Other than that G.Bush's definition seems to apply - you're either for us or against us.
But there are cases when police don't do that - it depends on the individual I suppose. When Lee Rigby was assaulted an decapitated by a couple of fanatics in London, the police were charged by the perpetrators who (as the man stated afterwards) was indent on killing them if he could od dying a "Martyr's Death". He had a knife and the policeman who shot him nevertheless aimed to wound. The other person I think had a gun but he too was wounded. See here for more details --- Covered in blood and wielding a gun: Moment police shoot armed men 'after they murdered soldier Lee Rigby on streets of Woolwich.
I can appreciate the force of argument for having a "shoot to kill" option but there is still the context. In the UK if there is a shooting incident by the police there is an automatic independent review of the circumstances to see if the shooting was justified and some responsibility lies on the policeman who did the shooting to make his justification - I would assume this is still is also the case in the US although I'm not sure about the independent aspect.(?)
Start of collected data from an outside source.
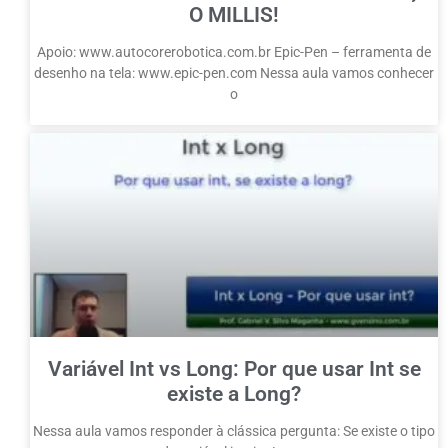
O MILLIS!
Apoio: www.autocorerobotica.com.br Epic-Pen – ferramenta de
desenho na tela: www.epic-pen.com Nessa aula vamos conhecer
o
Variável Int vs Long: Por que usar Int se
existe a Long?
Nessa aula vamos responder à clássica pergunta: Se existe o tipo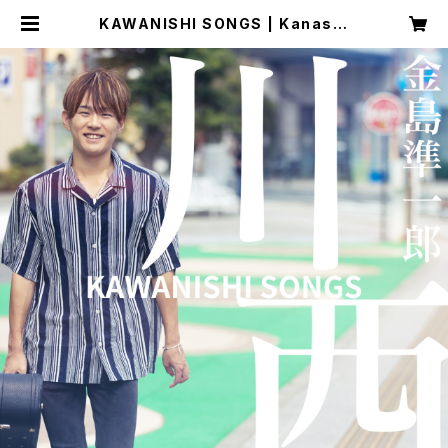
KAWANISHI SONGS | Kanashi
ma Junichiro shop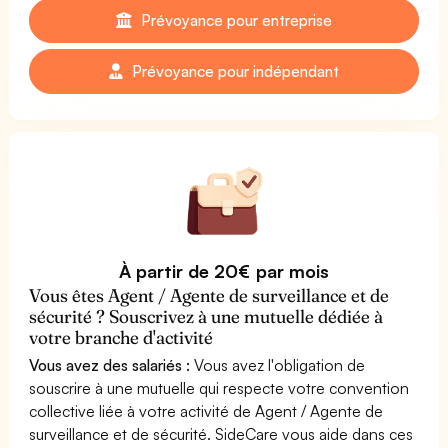
Prévoyance pour entreprise
Prévoyance pour indépendant
À partir de 20€ par mois
Vous êtes Agent / Agente de surveillance et de
sécurité ? Souscrivez à une mutuelle dédiée à
votre branche d'activité
Vous avez des salariés :
Vous avez l'obligation de
souscrire à une mutuelle qui respecte votre convention
collective liée à votre activité de Agent / Agente de
surveillance et de sécurité. SideCare vous aide dans ces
String I cannot fathom why you are so oddly puzzled at my statement. It could not have been more explanatory. Once again I will repeat that there are NO statistics nationally for the number of people shot down by the various police forces over there. Saying that the FBI were told years ago to start amassing these did hot happen either. Heavens, I could have figured that out in first year of secondary school.
rjh - my apologies for delaying my reply.
I was puzzled because it seems to me that there is in fact data on this (to which I referred in the link I gave) so I thought I might have missed a nuance of meaning in what you wrote.
..... it is NOT possible to get statistics nationally of the number of police killings unlike the routine shooting of civilians killing each other which we know as around 10,000.........
Well I agree with Oakdale to the extent that the subject is worth discussing, but I do feel that it is the wrong discussion. More important in my view is the culture and its impact on the way people behave.
We may be dismissive of riots by coloured people in a white dominated country but the next moment moan about the (white) Russians while making fluffy remarks about Eskimos oblivious of the fact that we have swapped the bad-guy race for the good-guy race and vice versa. So concluding broad-brush things about skin colour is, by its nature, inconsistent.